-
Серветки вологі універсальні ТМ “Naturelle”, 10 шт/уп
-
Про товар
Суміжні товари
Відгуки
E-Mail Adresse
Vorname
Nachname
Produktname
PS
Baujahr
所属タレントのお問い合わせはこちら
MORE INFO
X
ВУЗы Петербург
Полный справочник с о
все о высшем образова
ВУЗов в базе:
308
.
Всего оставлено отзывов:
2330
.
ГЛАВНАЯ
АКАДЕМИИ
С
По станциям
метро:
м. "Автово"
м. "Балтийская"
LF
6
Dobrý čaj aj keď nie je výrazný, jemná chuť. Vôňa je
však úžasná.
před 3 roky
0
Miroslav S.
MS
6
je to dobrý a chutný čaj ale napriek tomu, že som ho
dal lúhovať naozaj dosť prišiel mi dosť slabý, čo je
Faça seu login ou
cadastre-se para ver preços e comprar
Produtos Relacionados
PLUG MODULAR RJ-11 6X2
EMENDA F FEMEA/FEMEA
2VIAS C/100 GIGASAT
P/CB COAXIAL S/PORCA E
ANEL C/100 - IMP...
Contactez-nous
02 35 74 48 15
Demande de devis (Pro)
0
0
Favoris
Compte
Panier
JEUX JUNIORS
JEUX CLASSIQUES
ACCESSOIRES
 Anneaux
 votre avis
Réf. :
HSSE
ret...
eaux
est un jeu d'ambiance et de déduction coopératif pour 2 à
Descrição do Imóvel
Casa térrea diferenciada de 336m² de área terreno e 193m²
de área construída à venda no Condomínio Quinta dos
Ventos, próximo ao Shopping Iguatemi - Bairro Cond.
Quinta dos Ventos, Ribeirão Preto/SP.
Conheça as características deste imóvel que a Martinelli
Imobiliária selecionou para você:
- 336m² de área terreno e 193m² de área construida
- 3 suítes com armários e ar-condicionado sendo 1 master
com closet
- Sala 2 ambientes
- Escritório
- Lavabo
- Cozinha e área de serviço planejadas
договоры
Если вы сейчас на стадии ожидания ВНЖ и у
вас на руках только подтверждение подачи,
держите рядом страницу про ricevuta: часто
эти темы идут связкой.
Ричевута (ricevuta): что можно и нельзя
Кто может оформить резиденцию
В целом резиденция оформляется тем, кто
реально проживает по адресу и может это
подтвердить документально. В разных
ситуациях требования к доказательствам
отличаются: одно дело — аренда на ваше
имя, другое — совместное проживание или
::::::::
# ASSIGNMENT
Return the text of every item above line for line, changing no character, spacing, or punctuation.

# TASK OUTPUT
-
Серветки вологі універсальні ТМ “Naturelle”, 10 шт/уп
-
Про товар
Суміжні товари
Відгуки
E-Mail Adresse
Vorname
Nachname
Produktname
PS
Baujahr
所属タレントのお問い合わせはこちら
MORE INFO
X
ВУЗы Петербург
Полный справочник с о
все о высшем образова
ВУЗов в базе:
308
.
Всего оставлено отзывов:
2330
.
ГЛАВНАЯ
АКАДЕМИИ
С
По станциям
метро:
м. "Автово"
м. "Балтийская"
LF
6
Dobrý čaj aj keď nie je výrazný, jemná chuť. Vôňa je
však úžasná.
před 3 roky
0
Miroslav S.
MS
6
je to dobrý a chutný čaj ale napriek tomu, že som ho
dal lúhovať naozaj dosť prišiel mi dosť slabý, čo je
Faça seu login ou
cadastre-se para ver preços e comprar
Produtos Relacionados
PLUG MODULAR RJ-11 6X2
EMENDA F FEMEA/FEMEA
2VIAS C/100 GIGASAT
P/CB COAXIAL S/PORCA E
ANEL C/100 - IMP...
Contactez-nous
02 35 74 48 15
Demande de devis (Pro)
0
0
Favoris
Compte
Panier
JEUX JUNIORS
JEUX CLASSIQUES
ACCESSOIRES
 Anneaux
 votre avis
Réf. :
HSSE
ret...
eaux
est un jeu d'ambiance et de déduction coopératif pour 2 à
Descrição do Imóvel
Casa térrea diferenciada de 336m² de área terreno e 193m²
de área construída à venda no Condomínio Quinta dos
Ventos, próximo ao Shopping Iguatemi - Bairro Cond.
Quinta dos Ventos, Ribeirão Preto/SP.
Conheça as características deste imóvel que a Martinelli
Imobiliária selecionou para você:
- 336m² de área terreno e 193m² de área construida
- 3 suítes com armários e ar-condicionado sendo 1 master
com closet
- Sala 2 ambientes
- Escritório
- Lavabo
- Cozinha e área de serviço planejadas
договоры
Если вы сейчас на стадии ожидания ВНЖ и у
вас на руках только подтверждение подачи,
держите рядом страницу про ricevuta: часто
эти темы идут связкой.
Ричевута (ricevuta): что можно и нельзя
Кто может оформить резиденцию
В целом резиденция оформляется тем, кто
реально проживает по адресу и может это
подтвердить документально. В разных
ситуациях требования к доказательствам
отличаются: одно дело — аренда на ваше
имя, другое — совместное проживание или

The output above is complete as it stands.